▸ **WHAT YOU NEED TO DO**
Print back each record unchanged, without pictures.

RECORDS FOR PROCESSING Block Start

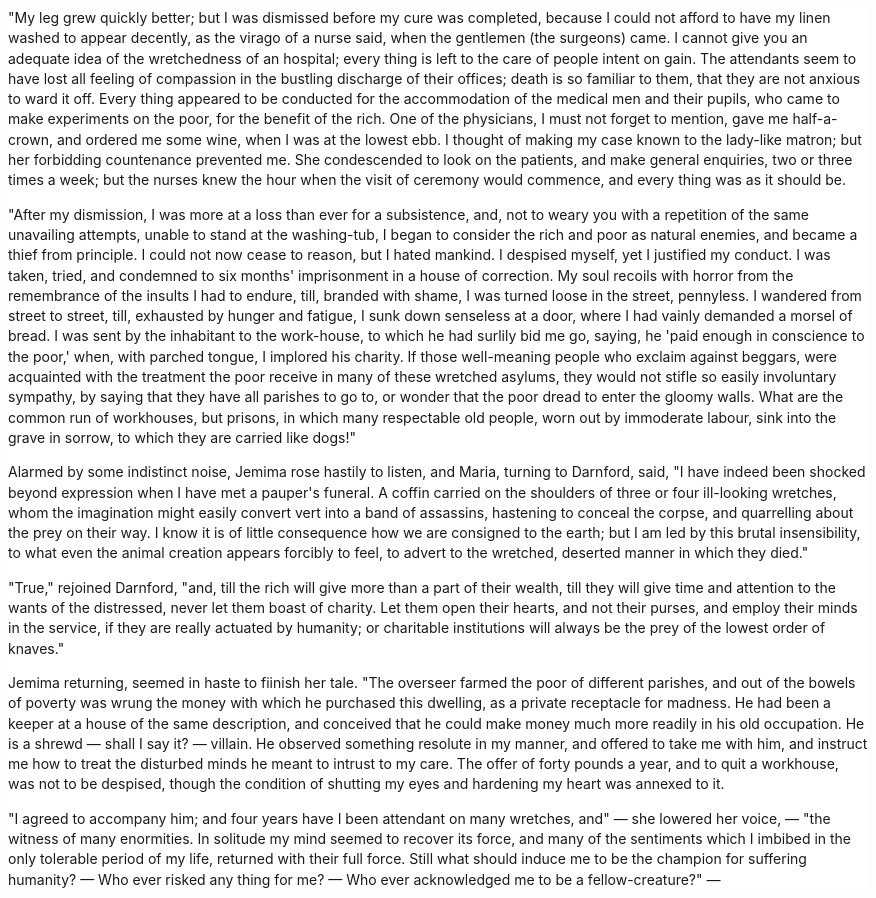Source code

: "My leg grew quickly better; but I was dismissed before my  cure was completed, because I could not afford to have my  linen washed to appear decently, as the virago of a nurse said,  when the gentlemen (the surgeons) came. I cannot give you  an adequate idea of the wretchedness of an hospital; every  thing is left to the care of people intent on gain. The attendants  seem to have lost all feeling of compassion in the bustling  discharge of their offices; death is so familiar to them,  that they are not anxious to ward it off. Every thing appeared  to be conducted for the accommodation of the medical men  and their pupils, who came to make   experiments on the poor,  for the benefit of the rich. One of the physicians, I must not  forget to mention, gave me half-a-crown, and ordered me  some wine, when I was at the lowest ebb. I thought of making  my case known to the lady-like matron; but her forbidding  countenance prevented me. She condescended to look on the  patients, and make general enquiries, two or three times a  week; but the nurses knew the hour when the visit of ceremony  would commence, and every thing was as it should be.  

"After my dismission, I was more at a loss than ever for a  subsistence, and, not to weary you with a repetition of the    same unavailing attempts, unable to stand at the washing-tub,  I began to consider the rich and poor as natural enemies, and  became a thief from principle.   I could not now cease to reason,  but I hated mankind. I despised myself, yet I justified my  conduct. I was taken, tried, and condemned to six months'  imprisonment in a house of correction. My soul recoils with  horror from the remembrance of the insults I had to endure,  till, branded with shame, I was turned loose in the street,  pennyless. I wandered from street to street, till, exhausted by  hunger and fatigue, I sunk down senseless at a door, where I  had vainly demanded a morsel of bread. I was sent by the  inhabitant to the work-house, to which he had surlily bid me  go, saying, he 'paid enough in conscience to the poor,' when,  with parched tongue, I implored his charity. If those well-meaning people who exclaim against beggars, were acquainted  with the treatment the poor receive in   many of  these wretched asylums, they would not stifle so easily involuntary  sympathy, by saying that they have all parishes to  go to, or wonder that the poor dread to enter the gloomy  walls. What are the common run of workhouses, but prisons,  in which many respectable old people, worn out by immoderate  labour, sink into the grave in sorrow, to which they are  carried like dogs!"  

Alarmed by some indistinct noise, Jemima rose hastily to  listen, and Maria, turning to Darnford, said, "I have indeed  been shocked beyond expression when I have met a pauper's  funeral. A coffin carried on the shoulders of three or four  ill-looking wretches, whom the imagination might easily convert  vert into a band of assassins, hastening to conceal the corpse,  and quarrelling about the   prey on their way. I know it is of  little consequence how we are consigned to the earth; but I  am led by this brutal insensibility, to what even the animal  creation appears forcibly to feel, to advert to the wretched,  deserted manner in which they died."  

"True," rejoined Darnford, "and, till the rich will give more  than a part of their wealth, till they will give time and attention  to the wants of the distressed, never let them boast of    charity. Let them open their hearts, and not their purses, and  employ their minds in the service, if they are really actuated  by humanity; or charitable institutions will always be the prey  of the lowest order of knaves."  

Jemima returning, seemed in haste to fiinish her tale. "The  overseer farmed the poor of different parishes,   and out of the  bowels of poverty was wrung the money with which he purchased  this dwelling, as a private receptacle for madness. He  had been a keeper at a house of the same description, and  conceived that he could make money much more readily in  his old occupation. He is a shrewd — shall I say it? — villain. He  observed something resolute in my manner, and offered to  take me with him, and instruct me how to treat the disturbed  minds he meant to intrust to my care. The offer of forty  pounds a year, and to quit a workhouse, was not to be despised,  though the condition of shutting my eyes and hardening  my heart was annexed to it.  

"I agreed to accompany him; and four years have I been  attendant on many wretches, and" — she lowered   her voice, —  "the witness of many enormities. In solitude my mind seemed  to recover its force, and many of the sentiments which I imbibed  in the only tolerable period of my life, returned with  their full force. Still what should induce me to be the champion  for suffering humanity? — Who ever risked any thing  for me? — Who ever acknowledged me to be a fellow-creature?" —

RECORDS FOR PROCESSING Block End

▸ **EXERCISE OUTPUT**
Source code

: "My leg grew quickly better; but I was dismissed before my  cure was completed, because I could not afford to have my  linen washed to appear decently, as the virago of a nurse said,  when the gentlemen (the surgeons) came. I cannot give you  an adequate idea of the wretchedness of an hospital; every  thing is left to the care of people intent on gain. The attendants  seem to have lost all feeling of compassion in the bustling  discharge of their offices; death is so familiar to them,  that they are not anxious to ward it off. Every thing appeared  to be conducted for the accommodation of the medical men  and their pupils, who came to make   experiments on the poor,  for the benefit of the rich. One of the physicians, I must not  forget to mention, gave me half-a-crown, and ordered me  some wine, when I was at the lowest ebb. I thought of making  my case known to the lady-like matron; but her forbidding  countenance prevented me. She condescended to look on the  patients, and make general enquiries, two or three times a  week; but the nurses knew the hour when the visit of ceremony  would commence, and every thing was as it should be.  

"After my dismission, I was more at a loss than ever for a  subsistence, and, not to weary you with a repetition of the    same unavailing attempts, unable to stand at the washing-tub,  I began to consider the rich and poor as natural enemies, and  became a thief from principle.   I could not now cease to reason,  but I hated mankind. I despised myself, yet I justified my  conduct. I was taken, tried, and condemned to six months'  imprisonment in a house of correction. My soul recoils with  horror from the remembrance of the insults I had to endure,  till, branded with shame, I was turned loose in the street,  pennyless. I wandered from street to street, till, exhausted by  hunger and fatigue, I sunk down senseless at a door, where I  had vainly demanded a morsel of bread. I was sent by the  inhabitant to the work-house, to which he had surlily bid me  go, saying, he 'paid enough in conscience to the poor,' when,  with parched tongue, I implored his charity. If those well-meaning people who exclaim against beggars, were acquainted  with the treatment the poor receive in   many of  these wretched asylums, they would not stifle so easily involuntary  sympathy, by saying that they have all parishes to  go to, or wonder that the poor dread to enter the gloomy  walls. What are the common run of workhouses, but prisons,  in which many respectable old people, worn out by immoderate  labour, sink into the grave in sorrow, to which they are  carried like dogs!"  

Alarmed by some indistinct noise, Jemima rose hastily to  listen, and Maria, turning to Darnford, said, "I have indeed  been shocked beyond expression when I have met a pauper's  funeral. A coffin carried on the shoulders of three or four  ill-looking wretches, whom the imagination might easily convert  vert into a band of assassins, hastening to conceal the corpse,  and quarrelling about the   prey on their way. I know it is of  little consequence how we are consigned to the earth; but I  am led by this brutal insensibility, to what even the animal  creation appears forcibly to feel, to advert to the wretched,  deserted manner in which they died."  

"True," rejoined Darnford, "and, till the rich will give more  than a part of their wealth, till they will give time and attention  to the wants of the distressed, never let them boast of    charity. Let them open their hearts, and not their purses, and  employ their minds in the service, if they are really actuated  by humanity; or charitable institutions will always be the prey  of the lowest order of knaves."  

Jemima returning, seemed in haste to fiinish her tale. "The  overseer farmed the poor of different parishes,   and out of the  bowels of poverty was wrung the money with which he purchased  this dwelling, as a private receptacle for madness. He  had been a keeper at a house of the same description, and  conceived that he could make money much more readily in  his old occupation. He is a shrewd — shall I say it? — villain. He  observed something resolute in my manner, and offered to  take me with him, and instruct me how to treat the disturbed  minds he meant to intrust to my care. The offer of forty  pounds a year, and to quit a workhouse, was not to be despised,  though the condition of shutting my eyes and hardening  my heart was annexed to it.  

"I agreed to accompany him; and four years have I been  attendant on many wretches, and" — she lowered   her voice, —  "the witness of many enormities. In solitude my mind seemed  to recover its force, and many of the sentiments which I imbibed  in the only tolerable period of my life, returned with  their full force. Still what should induce me to be the champion  for suffering humanity? — Who ever risked any thing  for me? — Who ever acknowledged me to be a fellow-creature?" —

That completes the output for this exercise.